Friday, October 11, 2013

With whom would you dine?

:: Language Warning ::

Bet you didn't think a language warning would be followed by a cooking picture, huh? 

Last night, while cooking this, I was chopping carrots and thinking about that question people sometimes ask - if you could have dinner with any of people, who would it be? My answers always vary. Some days it's Jesus and Buddha and Mohammed and Ghandi or Socrates and Plato.  Other days it's George Carlin, Robin Williams, Groucho Marx, Louie CK, and Patton Oswalt.  

But last night as I was chopping carrots, I started thinking about cooking.  About what a lovely and intimate affair it is to stand next to someone and cook with them - how food is a language through which we love and the creation of food is an act of love.

And then I thought: if I could cook with anyone, who would it be?

Of course there are the chefs - Jamie Oliver and Gordon Ramsey.  Great, yes, that would be lovely.  And there is family - I would make fried chicken with my mother and ham and bean soup with my father and just abot anything with my stepfather who taught me to cook.
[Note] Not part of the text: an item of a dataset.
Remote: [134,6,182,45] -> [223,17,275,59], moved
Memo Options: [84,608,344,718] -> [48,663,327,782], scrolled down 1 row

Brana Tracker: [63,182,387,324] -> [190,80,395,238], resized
Then there are the heroes and role models- would Einstein cook?  What would I say to him?  If Bill Nye and Neil deGrasse Tyson were in my kitchen would we cook at all?

Then again, there are the comedians.  I love to laugh.  I love to laugh almost as much as I love to eat.  If I had to cook with anyone, I'm pretty sure I know who I'd invite.
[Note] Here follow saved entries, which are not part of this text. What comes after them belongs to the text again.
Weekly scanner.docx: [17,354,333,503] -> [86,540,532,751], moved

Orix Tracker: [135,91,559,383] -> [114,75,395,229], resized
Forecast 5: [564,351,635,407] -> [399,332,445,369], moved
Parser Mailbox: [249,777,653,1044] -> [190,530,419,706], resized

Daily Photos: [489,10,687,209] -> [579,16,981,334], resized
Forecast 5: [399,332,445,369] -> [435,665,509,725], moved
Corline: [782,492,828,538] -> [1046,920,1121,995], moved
I'd invite Harto  because she's amazing and I already watch My Drunk Kitchen when I cook, so it wouldn't be much different except there would be pure awesomeness in my presence.  And I'd probably have to invite Jenna Marbles because I watched her bake a cake with Harto once and I might have dropped my knife and screamed, "THANKS, OBAMA".  I'd probably ask Louis CK and Patton Oswalt to come early for dinner so they could stand in the doorway and just be themselves while I got sloppy drunk and made food for all of us to eat to soak up some of the bourbon in our bellies.
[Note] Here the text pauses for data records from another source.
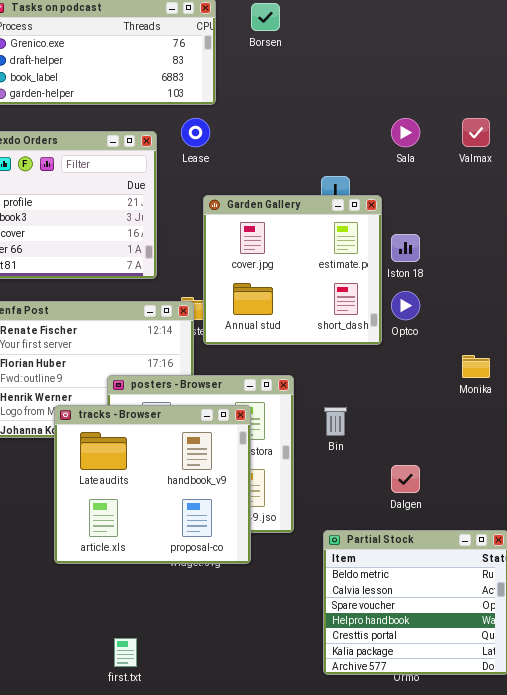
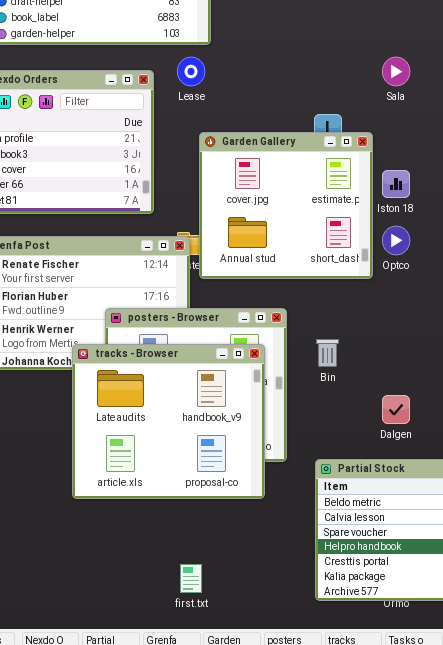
tracks - Browser: [54,405,251,564] -> [72,344,265,499], moved
first.txt: [114,638,137,667] -> [180,564,202,593], moved

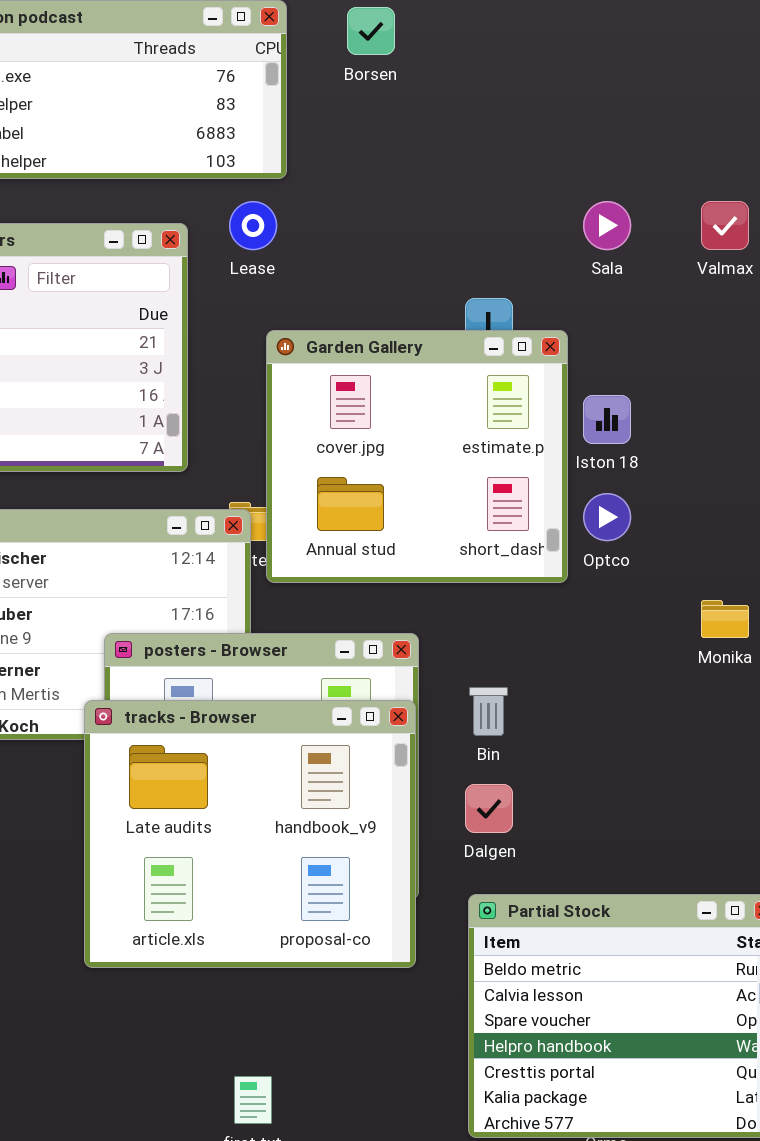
tracks - Browser: [72,344,265,499] -> [84,700,416,968], moved
Dalgen: [382,395,410,424] -> [465,784,513,833], moved

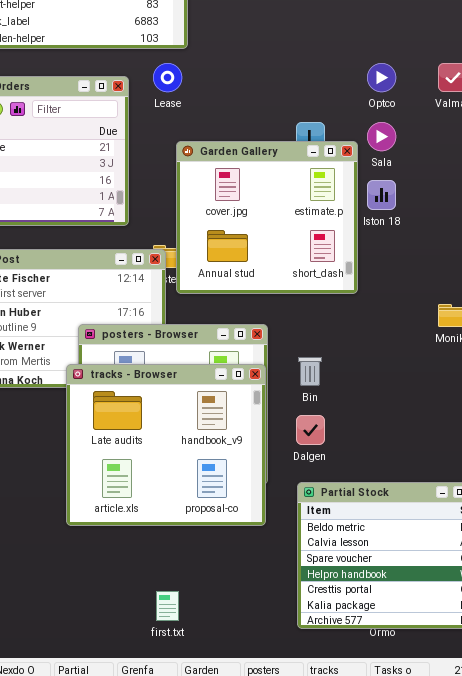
Sala: [583,201,631,250] -> [367,122,396,151], moved
Optco: [583,493,631,541] -> [367,63,396,92], moved

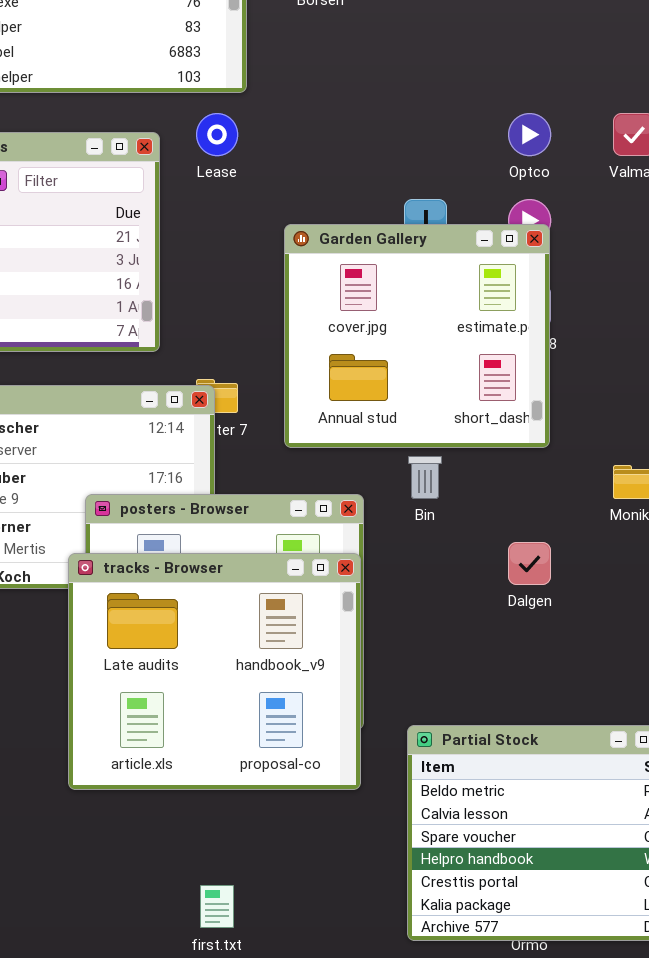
Garden Gallery: [176,141,358,294] -> [284,224,550,448], moved
Bin: [298,357,322,386] -> [408,456,442,499], moved
Dalgen: [296,415,325,445] -> [508,542,551,585], moved

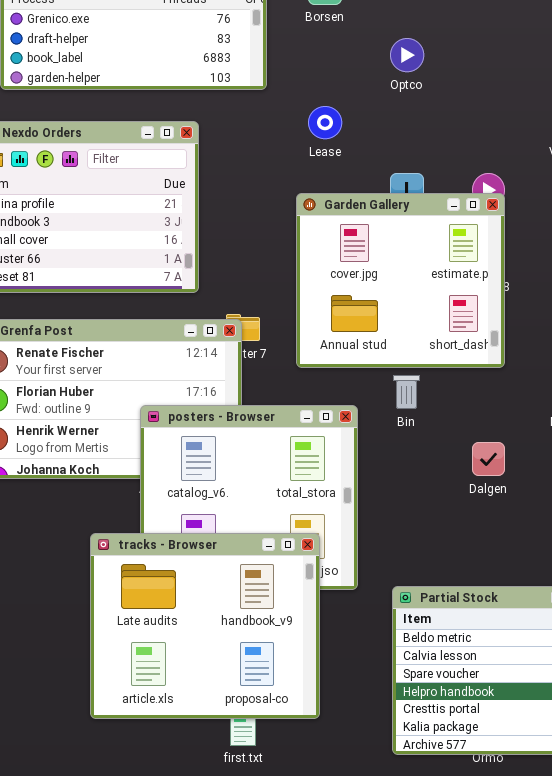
Lease: [196,113,238,156] -> [308,106,342,139], moved
Optco: [508,113,551,156] -> [390,38,424,72], moved
tracks - Browser: [68,553,361,790] -> [90,533,320,719], moved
I'm not sure what that says about me.  Here you thought you were going to get something awesome and philosophical and deep because some I started out talking about cooking "Herbs de Provence Roasted Chicken with Fennel Lentils" and doesn't that sound fancy?   Now's probably a good time for me to admit that I got the recipe off of  This reminds me of two other people I'd invite.  The maker of that website and Thug Kitchen because I feel like they both might get along well with everyone else and I always love some people who can eat like they give a fuck.